What you have to do: Rewrite the lines below with "city" renamed to "town" and nothing else changed. Leave out the pictures.

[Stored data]
-------------------------
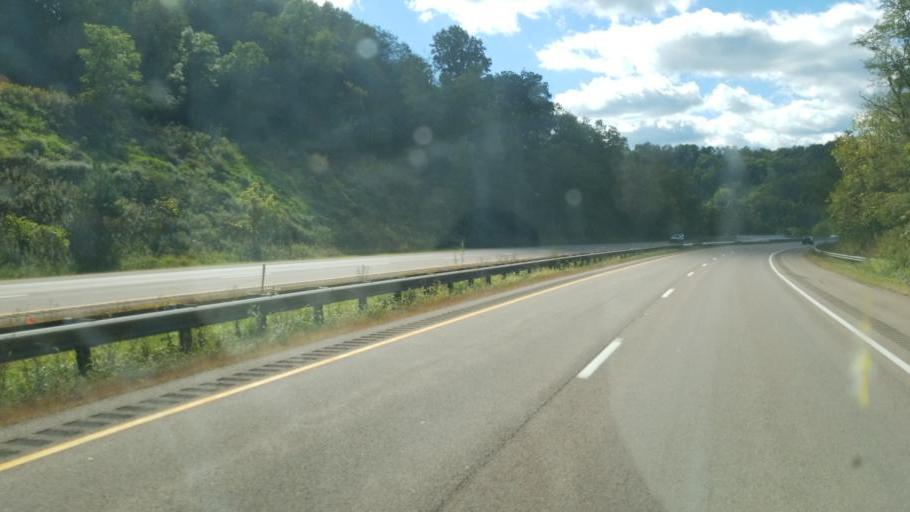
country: US
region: Maryland
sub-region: Garrett County
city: Oakland
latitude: 39.6610
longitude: -79.4033
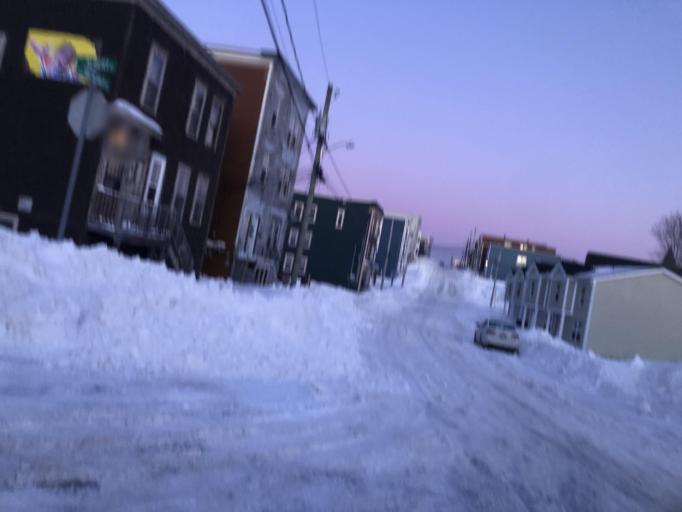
-------------------------
Written response:
country: US
region: Maryland
sub-region: Garrett County
town: Oakland
latitude: 39.6610
longitude: -79.4033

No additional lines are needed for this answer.